We welcome HMRC inviting OSR to carry out this review after HMRC identified a significant error in its Corporation Tax receipt statistics, which affected the period from April 2011 to July 2019. The aim of the review was to provide an independent assessment of HMRC’s quality management approach for official statistics and to identify improvements that lower the risk of errors, especially errors that have a large impact on the statistics and their interpretation by users.
HMRC produces many official statistics and most of the time it does this without issues or errors. We found much to admire in the way that HMRC manages the quality of its statistics, but several areas where it could strengthen its approach: we make nine recommendations to address these issues. Our findings highlight the issues that big operational departments working with administrative data can face with respect to quality and will ring true for other Government departments.
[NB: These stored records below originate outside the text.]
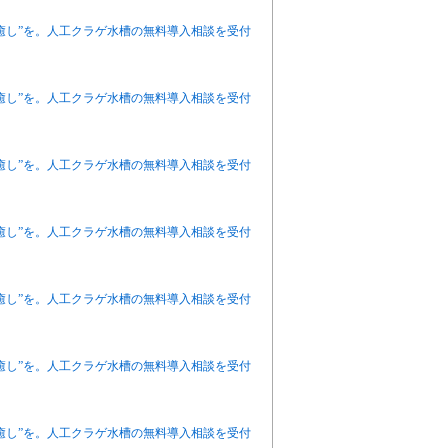
癒し”を。人工クラゲ水槽の無料導入相談を受付
癒し”を。人工クラゲ水槽の無料導入相談を受付
癒し”を。人工クラゲ水槽の無料導入相談を受付
癒し”を。人工クラゲ水槽の無料導入相談を受付
癒し”を。人工クラゲ水槽の無料導入相談を受付
癒し”を。人工クラゲ水槽の無料導入相談を受付
癒し”を。人工クラゲ水槽の無料導入相談を受付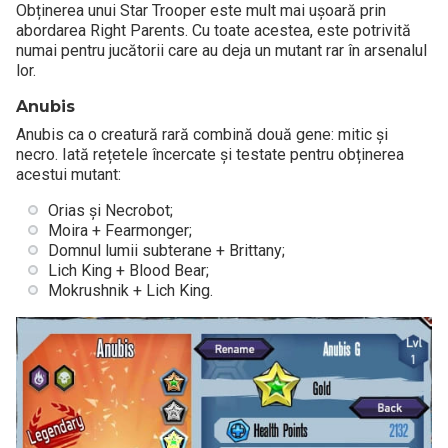
Obținerea unui Star Trooper este mult mai ușoară prin
abordarea Right Parents. Cu toate acestea, este potrivită
numai pentru jucătorii care au deja un mutant rar în arsenalul
lor.
Anubis
Anubis ca o creatură rară combină două gene: mitic și
necro. Iată rețetele încercate și testate pentru obținerea
acestui mutant:
Orias și Necrobot;
Moira + Fearmonger;
Domnul lumii subterane + Brittany;
Lich King + Blood Bear;
Mokrushnik + Lich King.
The most immediate of our recommendations relate to establishing and maintaining effective relationships between those producing official statistics in HMRC and other parts of HMRC they receive data from; understanding data journeys; and quality assurance of data, analysis and publications. Further recommendations focus on strengthening the leadership and oversight of quality management; building more effective routes for knowledge sharing about quality; and improving the information HMRC publishes about the quality of its official statistics. Implementing these recommendations will strengthen the quality culture in HMRC and make sure that the structure and tools are in place to manage statistical quality effectively, minimising risk.
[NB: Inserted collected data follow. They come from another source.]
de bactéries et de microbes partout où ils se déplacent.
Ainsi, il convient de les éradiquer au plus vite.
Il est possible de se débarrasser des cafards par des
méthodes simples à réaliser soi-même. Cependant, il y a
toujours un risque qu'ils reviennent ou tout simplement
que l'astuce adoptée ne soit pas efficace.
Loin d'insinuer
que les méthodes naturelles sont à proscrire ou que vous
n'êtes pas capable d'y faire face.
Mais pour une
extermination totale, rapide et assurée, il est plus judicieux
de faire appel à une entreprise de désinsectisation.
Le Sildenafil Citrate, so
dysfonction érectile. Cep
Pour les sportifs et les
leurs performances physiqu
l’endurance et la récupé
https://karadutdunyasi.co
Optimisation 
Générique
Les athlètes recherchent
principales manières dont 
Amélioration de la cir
Our report also notes that, like many other large government departments, most of HMRC’s IT systems, from which the administrative data that underpins almost all of HMRC’s official statistics, and other analysis, are drawn, have been designed for operational delivery, rather than for statistical analysis, and have been in place for many years, so may not have the same functionality or flexibility as newer IT systems. Along with the recommendations about statistical quality management, investment in underlying IT systems to ensure they keep pace with these modern expectations (while also being of wider benefit to HMRC in fulfilling its duty of collecting taxes), will be important to enable HMRC to continue to confidently exploit the value of the data it holds. I have written separately to Jim Harra, First Permanent Secretary and Chief Executive for HMRC, about the need for this wider investment.
I’d like to thank HMRC for its open and positive engagement with my team throughout this review, and I look forward to future engagement with HMRC as it takes steps to strengthen the quality management and assurance of its official statistics. I am copying this letter to Jane Whittaker, Director of HMRC’s Knowledge, Analysis and Intelligence directorate, and Sean Whellams, HMRC Head of Profession for Statistics.